La trypanosomiase humaine africaine (THA), ou maladie du sommeil, est une maladie tropicale négligée qui touche des millions de personnes et qui est mortelle si elle n’est pas traitée. La plupart des traitements et des options préventives ne sont toutefois pas très efficaces. Unenouvelle recherche identifie une protéine qui pourrait ouvrir la voie à des médicaments contre la maladie du sommeil .
La maladie du sommeil échappe au système immunitaire
Les parasites microscopiques connus sous le nom de trypanosomes, qui font de l’auto-stop dans l’intestin et les pièces buccales de la mouche tsé-tsé, peuvent provoquer des maladies mortelles chez les mammifères, y compris chez l’homme. En Afrique subsaharienne, les trypanosomes qui infectent les humains provoquent la maladie du sommeil ou la trypanosomiase humaine africaine (THA). Une maladie similaire chez le bétail est connue sous le nom de nagana ou trypanosomiase africaine animale (TAA).

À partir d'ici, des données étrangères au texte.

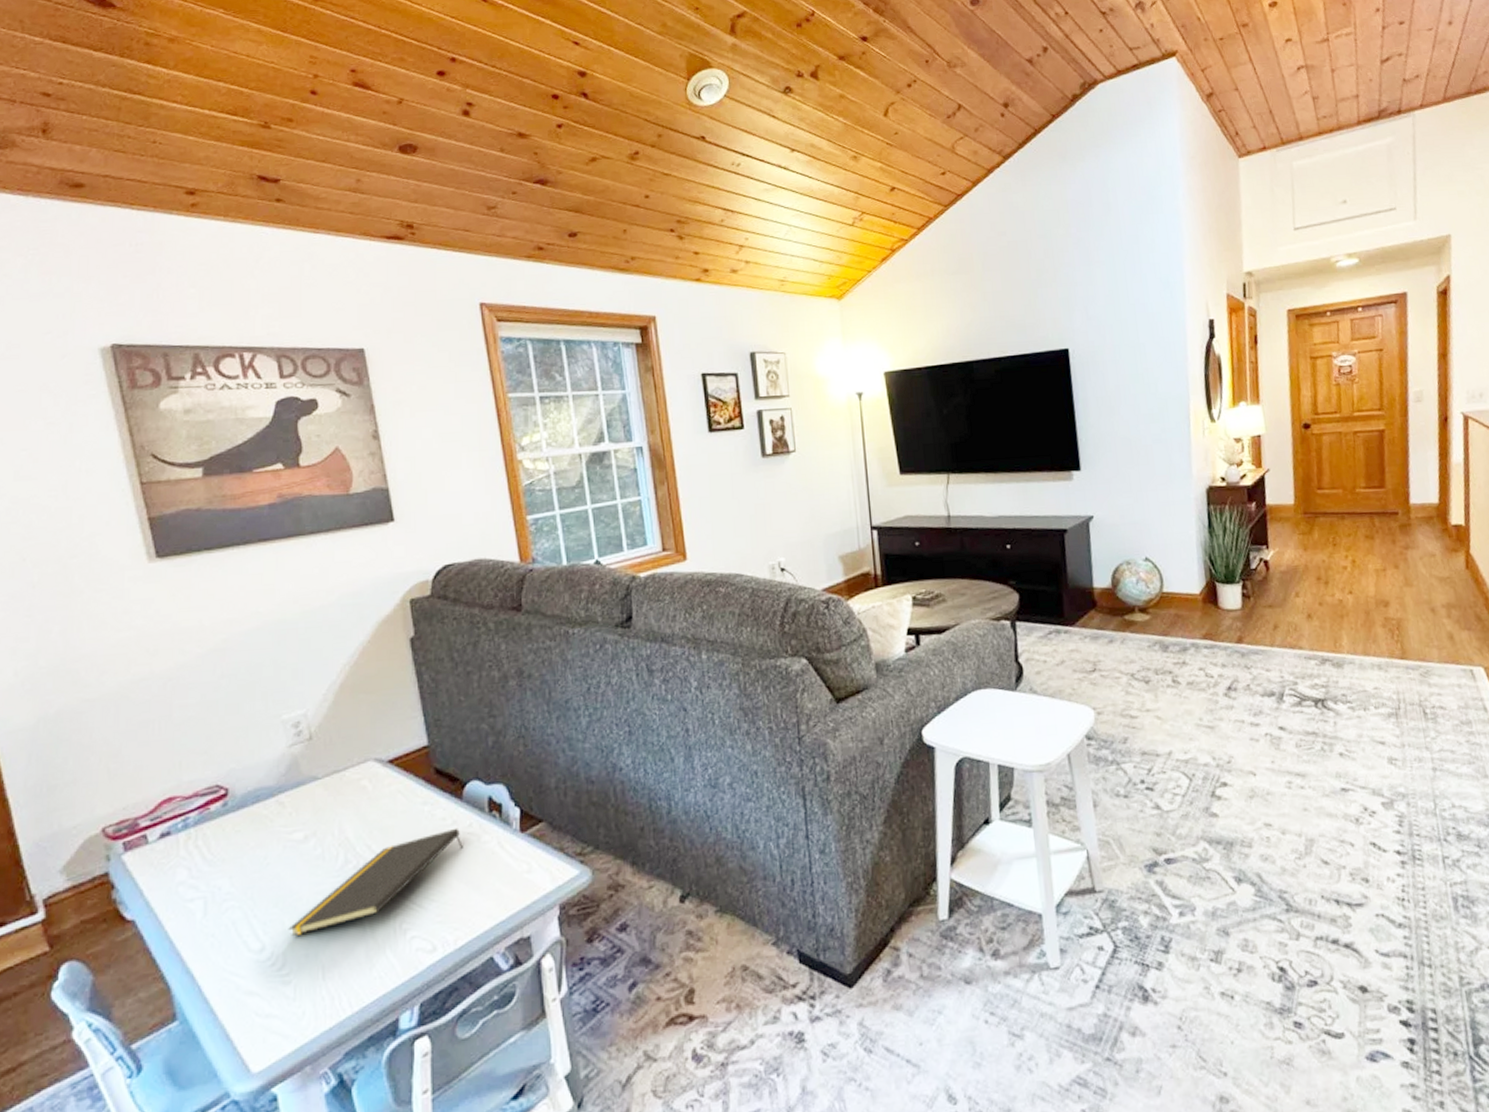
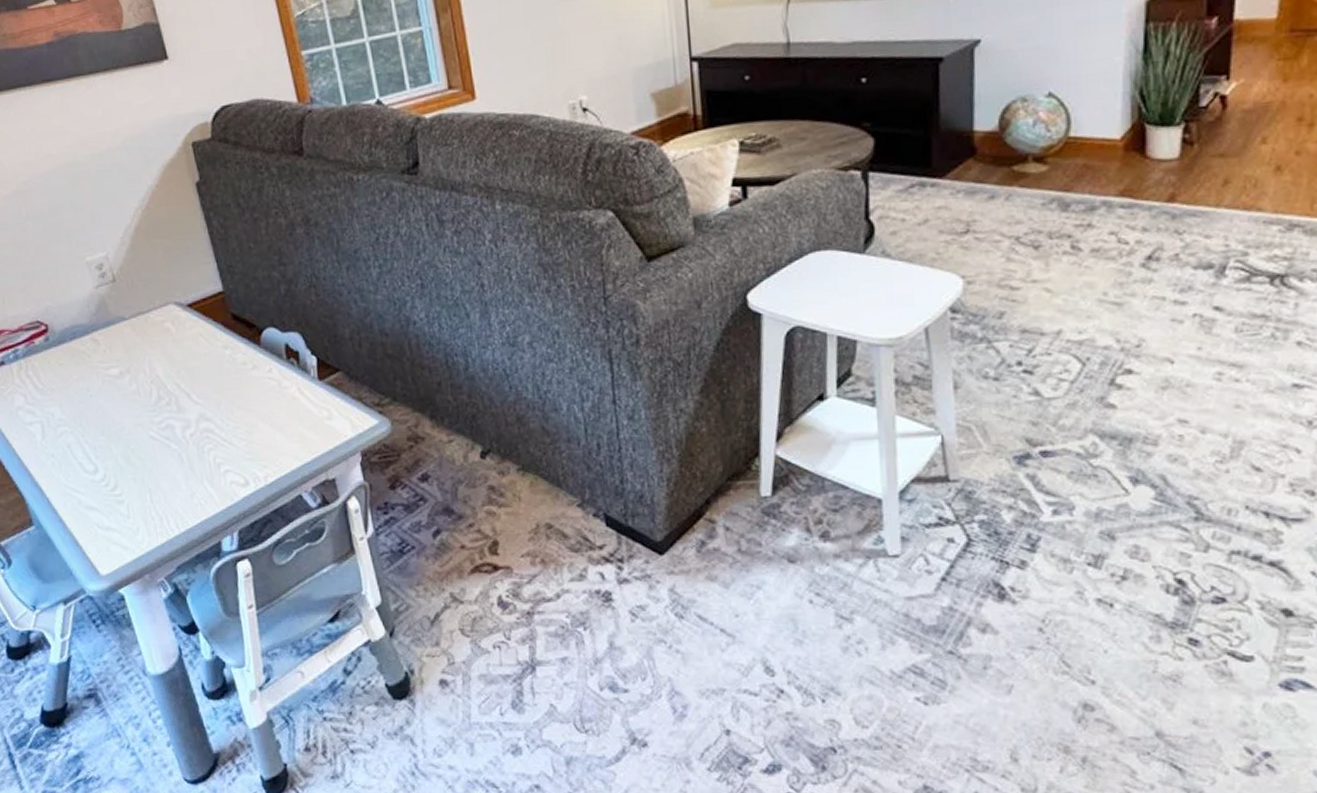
notepad: present [288,827,463,936] -> none [115,372,265,461]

La maladie du sommeil est reconnue par l’Organisation mondiale de la santé comme une maladie tropicale négligée, qui touche des millions de personnes et dont le taux de mortalité est élevé. Il s’agit également d’une maladie qui répond peu aux médicaments et pour laquelle il n’existe pas de vaccin. Après des millions d’années d’évolution, les trypanosomes ont acquis la capacité d’échapper efficacement à la détection par le système immunitaire et d’arrêter les réponses immunitaires potentielles dans leur élan. La manière dont les parasites y parviennent reste un grand mystère.
Benoit Stijlemans, premier auteur de l’étude : "Nous savons que d’autres parasites protozoaires utilisent des protéines similaires à une protéine de mammifère appelée facteur inhibiteur de la migration des macrophages (MIF) pour manipuler le système immunitaire de leurs victimes. Nous avons donc cherché dans les génomes des trypanosomes un équivalent du MIF qui favorise la maladie du sommeil."
Une protéine qui arrête les trypanosomes
Mais ce n’est pas une protéine similaire à MIF que les chercheurs ont trouvée.
Jo Van Ginderachter, auteur principal de l’étude : "Nous n’avons pas trouvé d’homologue du MIF dans le génome du trypanosome, mais nous avons identifié une autre protéine présentant des caractéristiques structurelles intéressantes, appelée Q586B2."
La suppression du gène codant pour cette protéine dans le génome du parasite a permis de réduire la charge parasitaire dans le sang des souris de laboratoire infectées et de prolonger la survie des animaux. Cette délétion a également favorisé la différenciation du parasite en une forme courte et trapue, ce qui pourrait expliquer la diminution de la charge parasitaire. Les chercheurs ont utilisé leurs nouvelles connaissances pour développer deux stratégies thérapeutiques pour la maladie du sommeil : un nanocorps qui bloque l’action de Q586B2, conçu avec l’aide du VIB Nanobody Core, et l’immunisation avec la protéine. Les deux stratégies permettent de réduire la charge parasitaire et d’allonger la durée de survie.
Jo Van Ginderachter : "La protéine Q586B2 n’est pas propre aux trypanosomes. Elle pourrait être la pièce manquante pour développer une stratégie d’intervention à large spectre pour les maladies humaines telles que la maladie du sommeil, la leishmaniose et la maladie de Chagas, ainsi que pour les maladies vétérinaires et économiques telles que le nagana."
Publication
Stijlemans et al. Q586B2 est un facteur de virulence crucial durant les premiers stades de l’infection par Trypanosoma brucei qui est conservé parmi les trypanosomatidés. Nature Communications, 2024.